(Recorded data)
--- START ---

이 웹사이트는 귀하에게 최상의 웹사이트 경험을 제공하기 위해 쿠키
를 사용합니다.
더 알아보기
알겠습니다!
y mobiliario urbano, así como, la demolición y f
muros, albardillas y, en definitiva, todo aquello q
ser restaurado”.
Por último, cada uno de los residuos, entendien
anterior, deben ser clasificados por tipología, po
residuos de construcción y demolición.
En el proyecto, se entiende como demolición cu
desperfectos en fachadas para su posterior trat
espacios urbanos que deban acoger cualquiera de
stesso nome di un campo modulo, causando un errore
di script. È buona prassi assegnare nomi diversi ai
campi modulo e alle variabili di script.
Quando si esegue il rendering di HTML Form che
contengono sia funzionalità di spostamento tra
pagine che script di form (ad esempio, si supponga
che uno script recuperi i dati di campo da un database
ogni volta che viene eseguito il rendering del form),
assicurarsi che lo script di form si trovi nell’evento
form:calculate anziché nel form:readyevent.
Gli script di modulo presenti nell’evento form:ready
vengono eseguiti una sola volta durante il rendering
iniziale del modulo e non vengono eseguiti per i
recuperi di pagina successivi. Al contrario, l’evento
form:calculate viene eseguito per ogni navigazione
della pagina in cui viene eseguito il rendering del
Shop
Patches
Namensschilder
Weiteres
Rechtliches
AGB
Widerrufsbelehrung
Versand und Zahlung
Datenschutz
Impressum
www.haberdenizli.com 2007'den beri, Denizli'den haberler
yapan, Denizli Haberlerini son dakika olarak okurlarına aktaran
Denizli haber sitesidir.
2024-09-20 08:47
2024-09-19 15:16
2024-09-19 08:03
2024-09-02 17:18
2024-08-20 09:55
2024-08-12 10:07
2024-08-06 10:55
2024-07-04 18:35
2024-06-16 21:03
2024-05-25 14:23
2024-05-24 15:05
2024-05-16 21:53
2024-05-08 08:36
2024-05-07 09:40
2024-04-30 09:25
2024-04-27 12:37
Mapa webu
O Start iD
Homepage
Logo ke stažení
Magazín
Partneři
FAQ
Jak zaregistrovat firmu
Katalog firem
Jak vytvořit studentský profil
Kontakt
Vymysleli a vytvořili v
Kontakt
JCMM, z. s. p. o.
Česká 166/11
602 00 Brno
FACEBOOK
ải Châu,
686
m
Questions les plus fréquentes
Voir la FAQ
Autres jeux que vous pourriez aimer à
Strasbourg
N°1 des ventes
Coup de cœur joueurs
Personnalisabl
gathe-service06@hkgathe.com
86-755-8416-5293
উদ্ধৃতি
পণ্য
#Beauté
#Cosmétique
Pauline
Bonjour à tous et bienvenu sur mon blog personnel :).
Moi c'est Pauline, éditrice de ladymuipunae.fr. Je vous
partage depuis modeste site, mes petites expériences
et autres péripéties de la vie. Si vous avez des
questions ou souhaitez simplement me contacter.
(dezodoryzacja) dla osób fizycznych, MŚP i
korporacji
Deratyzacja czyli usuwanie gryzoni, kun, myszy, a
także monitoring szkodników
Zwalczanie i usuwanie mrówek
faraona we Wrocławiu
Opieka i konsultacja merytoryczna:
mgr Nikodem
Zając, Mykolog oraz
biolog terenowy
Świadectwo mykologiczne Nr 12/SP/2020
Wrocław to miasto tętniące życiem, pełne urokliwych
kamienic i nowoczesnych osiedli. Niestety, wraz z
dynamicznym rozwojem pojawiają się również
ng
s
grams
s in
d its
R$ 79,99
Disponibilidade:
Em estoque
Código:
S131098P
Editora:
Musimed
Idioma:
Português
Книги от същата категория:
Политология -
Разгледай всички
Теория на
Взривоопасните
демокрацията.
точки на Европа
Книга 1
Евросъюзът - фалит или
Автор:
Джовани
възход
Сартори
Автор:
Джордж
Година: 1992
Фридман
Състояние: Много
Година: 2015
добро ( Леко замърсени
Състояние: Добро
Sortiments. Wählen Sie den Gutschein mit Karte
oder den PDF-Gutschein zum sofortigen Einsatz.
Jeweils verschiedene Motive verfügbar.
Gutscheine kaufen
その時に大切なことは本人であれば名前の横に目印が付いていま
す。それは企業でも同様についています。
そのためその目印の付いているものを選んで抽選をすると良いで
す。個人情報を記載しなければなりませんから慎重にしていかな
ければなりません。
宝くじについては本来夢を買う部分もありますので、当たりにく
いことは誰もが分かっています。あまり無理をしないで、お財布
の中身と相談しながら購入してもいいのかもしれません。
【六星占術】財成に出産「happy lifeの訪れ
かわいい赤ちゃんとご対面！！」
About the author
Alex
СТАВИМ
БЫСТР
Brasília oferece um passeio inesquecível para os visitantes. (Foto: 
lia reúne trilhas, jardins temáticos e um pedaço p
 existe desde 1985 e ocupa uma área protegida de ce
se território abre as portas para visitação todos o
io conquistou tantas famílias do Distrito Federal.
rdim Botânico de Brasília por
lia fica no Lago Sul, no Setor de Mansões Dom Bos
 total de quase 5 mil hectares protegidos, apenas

--- END ---

— WORK ORDER —
Output the lines of the records above exactly as they appear, from the line containing "2024-05-08 08:36" through the line containing "Coup de cœur joueurs".

— EXERCISE RESPONSE —
2024-05-08 08:36
2024-05-07 09:40
2024-04-30 09:25
2024-04-27 12:37
Mapa webu
O Start iD
Homepage
Logo ke stažení
Magazín
Partneři
FAQ
Jak zaregistrovat firmu
Katalog firem
Jak vytvořit studentský profil
Kontakt
Vymysleli a vytvořili v
Kontakt
JCMM, z. s. p. o.
Česká 166/11
602 00 Brno
FACEBOOK
ải Châu,
686
m
Questions les plus fréquentes
Voir la FAQ
Autres jeux que vous pourriez aimer à
Strasbourg
N°1 des ventes
Coup de cœur joueurs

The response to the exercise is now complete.